Odio l’estate

La voce è quella di Bruno Martino. Esce da un televisore in bianco e nero, spalancato su una notte di zanzare e zampironi. È il 1960. L’entusiasmo per l’Italia del boom si respira anche tra le nuvole di Flit, ma in questo odioso capolavoro di quattro minuti i favolosi anni ’60 nascono già finiti. Non voglio fare un paragone da blasfemo, ma Estate rappresenta per la musica quel che Il sorpasso rappresenta per il cinema: l’atto di morte di un decennio non ancora nato e che nella mente di tutti è quello della spensieratezza, della gioia e dello slancio inarrestabile verso il futuro. Odio l’estate, la odio come Eliot odiava l’aprile, che mescola memoria e desiderio. Odio l’estate per lo stesso motivo per cui, nel contempo, la amo: la sua totale mancanza di pudore, prospettiva e senso del passato. Odio l’estate come un amante tradito che vede i propri sogni bruciare nel tramonto e spera di vederli rinascere sotto la neve dell’inverno.

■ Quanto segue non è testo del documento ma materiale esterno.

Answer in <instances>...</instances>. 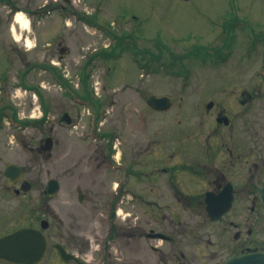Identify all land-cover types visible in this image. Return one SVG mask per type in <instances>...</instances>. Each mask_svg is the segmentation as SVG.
<instances>
[{"label": "rangeland", "instance_id": "1", "mask_svg": "<svg viewBox=\"0 0 264 264\" xmlns=\"http://www.w3.org/2000/svg\"><path fill=\"white\" fill-rule=\"evenodd\" d=\"M17 1V13L22 12L29 24L16 27L22 38L16 41V88L6 94L5 100L15 103L19 121L29 119L31 114L39 116L41 101L49 107V114L44 125L31 126L25 131L19 130L18 121V125H12L7 118L3 121L0 233L22 225L38 226L39 220L47 219L50 246L59 243L88 264L98 263L110 255L143 256L144 249L152 255L148 246L142 244L146 240L124 236L123 230L128 224L132 226L127 229L132 230L130 233L137 225L138 205L123 202L120 193L124 174L117 165L125 156L130 160V151L138 148V141L147 144L168 128L201 130L206 122L215 127L211 115L202 118L203 102L227 103L231 116L242 112L244 106H240L237 99L244 92L254 96L249 112L253 110L255 114L252 119L255 117L257 144H264V40H255V46L251 51L248 49L249 32L256 39L264 36V0ZM56 4L62 5L53 9ZM227 22L234 28L232 33L230 28L226 31L223 40V47L228 50L221 49L220 30V25ZM108 29L119 37L132 34L125 39L124 53L111 59L93 56L90 60L93 54L108 50L116 42L108 38ZM58 44L66 50L62 56ZM134 46V53L144 51L138 59L131 52ZM198 47L202 51L193 52ZM203 48H220V53L212 60L203 55ZM190 51L193 53L188 56ZM182 55L186 57H176ZM205 55H209L208 52ZM84 65L85 80L82 79ZM50 66L56 72L51 71ZM26 67L31 72L25 83L32 89L24 91L17 83ZM85 93L105 103V112L97 124L93 109L75 97ZM149 96H166L174 105L165 113L153 112L146 104ZM63 112L69 114L72 124H61L59 118ZM106 126L116 132L112 137V153L108 150L114 156L108 158V171L94 169L100 163L98 158L105 153L106 140L94 139L92 132L93 127L105 129ZM235 126L242 129V121L235 122ZM51 127L53 145L48 155L40 152L39 143L47 137ZM228 134L224 133L223 140L217 139L218 144L229 142ZM126 150L127 154L123 152ZM8 163L20 165L25 172L24 179L33 183L31 191L24 196L4 190L3 169ZM50 179L60 184L53 199L44 195ZM91 183H107L108 198L79 202L76 190ZM144 219L143 228L148 231L149 222L154 219ZM246 219L256 238L264 240V216L256 217L243 208L225 219V239L235 231L227 222L239 223L245 229ZM202 221V217L190 218L185 253L188 257L211 262V251L218 248L217 235L212 230L222 225L206 227V224L201 225ZM207 238L212 240L211 246L203 243ZM226 243L220 261L229 252ZM183 244L179 245L181 250ZM148 245L155 246L157 242L148 241ZM169 245L163 243L160 248L168 252ZM220 251H216L215 259ZM53 256L49 252L46 263H56Z\"/></svg>", "mask_w": 264, "mask_h": 264}, {"label": "flooded vegetation", "instance_id": "2", "mask_svg": "<svg viewBox=\"0 0 264 264\" xmlns=\"http://www.w3.org/2000/svg\"><path fill=\"white\" fill-rule=\"evenodd\" d=\"M17 3V0H0V132L7 115L18 116L14 108L15 103L12 104V102L5 100L6 94L8 95L10 90L16 88L17 47L14 15L18 7ZM223 26V24L220 25L223 36L221 47L224 40ZM58 46H60V52L63 47L61 44ZM249 46H251L250 43ZM113 47L108 48V51ZM168 54L172 55L169 50ZM30 72L29 67H26L19 77L20 81L17 85L24 89H32L25 83V78L29 76ZM253 99L254 96L251 94L242 93L237 102L240 106H244L243 111L233 113L232 116L229 114L230 109L226 105L227 103L221 104L213 100L203 102L205 111L202 118L211 115V119L215 121V127H212V123L206 122L201 130H199L200 128H180L179 130L168 128L163 131L164 133L161 132V137V133H159L155 139L149 140L147 144L137 142L138 148L130 151V160L128 161L125 156L121 163L124 167L122 200L123 202L124 200L136 202L138 205L137 225L134 226L133 233H130L132 230H127L131 229L130 224L123 231L126 238L146 240L142 244L148 246V251L152 252V255H148L144 249L142 251L143 256L118 258L110 255L93 264H225L229 258L241 253L256 249L264 250V240L256 238L254 229L247 226L248 219L244 222L245 229L239 223L227 222L229 228H234L235 231L226 239L224 235L227 233L224 226L225 219L240 208L249 214L256 215V217L264 216V207L259 200V190L264 186V144H257L255 117L252 119L255 114L252 112L253 110L249 112ZM99 103V119H101V115L105 112H103L105 103L100 101ZM112 104L115 105V102ZM199 104H196V107ZM40 105L42 112L46 113L47 111L49 114V107L44 102L42 104L40 102ZM172 105L174 104L171 101L167 111L172 108ZM148 108L150 107L148 106ZM40 109L38 108V111ZM151 110L157 113L167 112ZM66 113L63 112L59 121L61 124H72L71 117L65 116ZM47 114H42V117ZM237 121H242V129L236 128L239 126L234 127ZM99 122L101 123V121ZM42 123L43 125L46 123V118ZM183 123L186 124V122ZM200 124L199 126H201ZM19 130H28V127H21ZM51 132L53 133L52 127L48 130L45 139L51 136ZM225 132L229 133V142L222 141L221 144H218L217 139L223 140ZM115 133L111 127L108 129V126L105 129H97L95 136L101 141L106 140V147L103 157L98 158L100 163L94 169L104 168V171H108V158L114 157L112 154L108 156V136L113 137ZM42 141L39 143V148L42 147ZM111 143L114 144V141ZM123 152L127 154L128 150ZM85 160L88 162L87 158ZM109 162L111 163V161ZM104 174L106 175V173ZM30 183L32 189L33 183ZM3 184L4 190L12 192L15 196L25 195L22 192H16L21 187V183L9 186L4 178ZM241 186L243 189H240ZM107 189V183H91L86 187H79L76 190L78 201L85 202L89 199L95 202L103 197L108 198ZM80 195L83 201H80ZM240 201H243L242 206ZM208 211L213 216L219 215L220 212L222 214L217 220L212 221ZM192 216L202 217L201 225L206 224V227L222 225L212 230L217 235L216 239L218 240L216 251H221L216 259V251H211L212 256L209 258L211 262L188 257L185 253L188 246L185 237L189 232ZM146 217L154 219V222L150 220L148 231L143 228ZM156 220H159V223H156ZM28 227L38 228L35 224H29ZM18 228L0 233V237ZM48 232L49 229L44 234L50 244ZM109 238L111 239V237ZM202 238L203 236L200 237V239ZM148 241H155L157 245L150 246ZM225 241H227L226 246L229 247V252L220 261L222 250L225 249V247L223 248ZM163 243L170 244L168 252L160 248ZM203 243L211 246L213 242L207 238ZM180 244L184 245L183 250L179 248ZM56 245L58 243L52 244L48 249V253L54 255L53 259L56 260V263L50 264H88L87 261L81 259L78 262L73 260L65 262L60 257ZM200 245L202 244L200 243ZM63 247L65 248V246ZM146 254L147 256H145ZM46 258L42 264H48ZM201 260L203 262H200ZM0 264L10 263L0 260Z\"/></svg>", "mask_w": 264, "mask_h": 264}, {"label": "water", "instance_id": "3", "mask_svg": "<svg viewBox=\"0 0 264 264\" xmlns=\"http://www.w3.org/2000/svg\"><path fill=\"white\" fill-rule=\"evenodd\" d=\"M64 51H61L63 54ZM147 104L155 110H166L170 102L167 98H156L151 96L147 100ZM67 116V114H65ZM52 144L50 139H47L42 152L50 151ZM4 174L9 184H14L23 178V170L16 164H8L4 169ZM21 189L28 191L30 184L23 182ZM59 190L57 180H49L47 184V191L45 194L54 198ZM259 199L264 206V187L259 190ZM210 219L217 220L219 215L213 216L208 211ZM49 226L48 221L43 220L40 223V229L21 228L13 233H10L0 238V260L12 264H41L46 256L48 250V240L43 234V231ZM61 257L68 261L74 257L67 254L60 246H57ZM225 264H264V250H255L242 253L236 257L230 258Z\"/></svg>", "mask_w": 264, "mask_h": 264}, {"label": "bare ground", "instance_id": "4", "mask_svg": "<svg viewBox=\"0 0 264 264\" xmlns=\"http://www.w3.org/2000/svg\"><path fill=\"white\" fill-rule=\"evenodd\" d=\"M16 23H17V25L20 26V27H21V25H22V26H28L29 21H28L26 18H24V17L21 15V13H18V14L16 15ZM15 38H16L17 41H19L20 35H19L17 32H15Z\"/></svg>", "mask_w": 264, "mask_h": 264}, {"label": "trees", "instance_id": "5", "mask_svg": "<svg viewBox=\"0 0 264 264\" xmlns=\"http://www.w3.org/2000/svg\"><path fill=\"white\" fill-rule=\"evenodd\" d=\"M86 78L84 77L83 78V80H85ZM86 95H85V98H89L90 96L87 94V93H85ZM43 102V101H42Z\"/></svg>", "mask_w": 264, "mask_h": 264}]
</instances>
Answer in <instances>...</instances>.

Odio l’estate e solo la voce di Bruno Martino, da quella vecchia tv in bianco e nero, mi sa consolare. Dopo di lui ci hanno provato in tanti: Chet Baker, Joao Gilberto, Michel Petrucciani, Vinicio Capossela, i La Crus, Sergio Cammariere, Toots Thielemans, Amalia Grè, Eva Carlson. Ma Bruno Martino rimane insuperabile. È soltanto grazie a lui che lo so. È soltanto grazie a lui che Odio l’estate.